Living in a period where globalization was at its zenith (more precisely, the period which is associated with “high imperialism”), just like the fish, George Miller mentioned, who will be the last to discover water, Heidegger also lacked the vocabulary to articulate the very object of his thought, and he damningly misattribute it to an abstract concept that he called world-Jewry. Precisely in this sense, one is perhaps no less mistaken than Heidegger, if one solely focuses on a national narrative – in other words, if one fails to situate Heidegger in a period of rapidly changing global conditions. This is one of the aspects of how the industry of Heidegger’s anti-Semitism is undermined by the very accusations it raises against Heidegger: It creates a polemic at the level of a nation-state where no reconciliation can be found, for the issue is a global one. Neither Heidegger the Man nor the Thinker can thus be adequately understood from a Eurocentric perspective which does not hesitate to draw a line of continuity from Athens to the Shoah. Heidegger is both an agent and a symptom of a globalising world, to say the least, not a thinker living in the utopia of impossible continuities.

This nation-based internalist Eurocentrism is important for another aspect as well: the moral narrative and the monopoly on the vanishing point of the narrative. The moral narrative through which liberals endow history with meaning and direction consists in making the brighter side of western modernity visible while hiding and excluding its darker side as much as possible; and the vanishing point of this moral narrative is the Shoah. Yet, globalization constitutes a set of forces which cannot be kept eternally in such a narrative. Among others, the economic rise of China and the collapse of the moral authority of the United States prepare the possibility of the emergence of new narratives with different vanishing points. The world changes. The darker side can no longer be kept in the attic. The disenchantment is disenchanted. The end of history has ended.

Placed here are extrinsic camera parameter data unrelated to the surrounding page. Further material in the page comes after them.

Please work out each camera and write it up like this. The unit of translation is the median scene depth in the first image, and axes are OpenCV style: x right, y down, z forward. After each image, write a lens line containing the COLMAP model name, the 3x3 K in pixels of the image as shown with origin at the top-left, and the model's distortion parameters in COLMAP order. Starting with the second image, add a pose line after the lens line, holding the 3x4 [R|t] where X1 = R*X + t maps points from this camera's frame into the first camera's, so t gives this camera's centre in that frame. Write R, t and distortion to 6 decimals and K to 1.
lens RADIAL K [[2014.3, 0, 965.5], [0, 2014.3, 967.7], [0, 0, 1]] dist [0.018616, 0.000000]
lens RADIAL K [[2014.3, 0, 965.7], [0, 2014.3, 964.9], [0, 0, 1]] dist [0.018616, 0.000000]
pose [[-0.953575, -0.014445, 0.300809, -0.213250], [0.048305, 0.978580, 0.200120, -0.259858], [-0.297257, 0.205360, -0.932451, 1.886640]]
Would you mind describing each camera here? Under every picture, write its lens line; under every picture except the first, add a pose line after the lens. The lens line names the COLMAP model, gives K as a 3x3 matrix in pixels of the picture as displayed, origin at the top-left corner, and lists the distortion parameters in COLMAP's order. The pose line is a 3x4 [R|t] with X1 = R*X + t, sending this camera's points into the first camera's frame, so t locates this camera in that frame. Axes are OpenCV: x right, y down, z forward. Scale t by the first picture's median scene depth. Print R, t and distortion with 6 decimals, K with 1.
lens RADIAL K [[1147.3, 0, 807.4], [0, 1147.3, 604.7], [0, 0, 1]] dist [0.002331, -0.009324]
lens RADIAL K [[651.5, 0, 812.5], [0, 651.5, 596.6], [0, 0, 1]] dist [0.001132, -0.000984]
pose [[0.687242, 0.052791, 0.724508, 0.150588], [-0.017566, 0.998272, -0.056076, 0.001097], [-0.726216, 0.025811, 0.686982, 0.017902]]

With these global changes, the questions one directs at Heidegger also change. If one takes a step out of the Eurocentric container in which almost the entire industry of Heidegger’s anti-Semitism takes place (with the exception of a very recent publication entitled Heidegger and the Global Age), one would see that history does not revolve around Heidegger, but rather what Heidegger essentially does is to give a particular response to a rapidly globalising world from his own particular situation anchored in a so-called “belated nation”. To understand Heidegger, one should begin with not taking what he says for granted, but, rather, with breaking the cult that has accreted around him so as to contextualise him. As such, it will also be clear why his legacy was and is received with such great popularity in countries like Russia, Japan, Iran, China and so on – namely, not the inherent value of his ideas but the constellations of global conditions that make them relevant.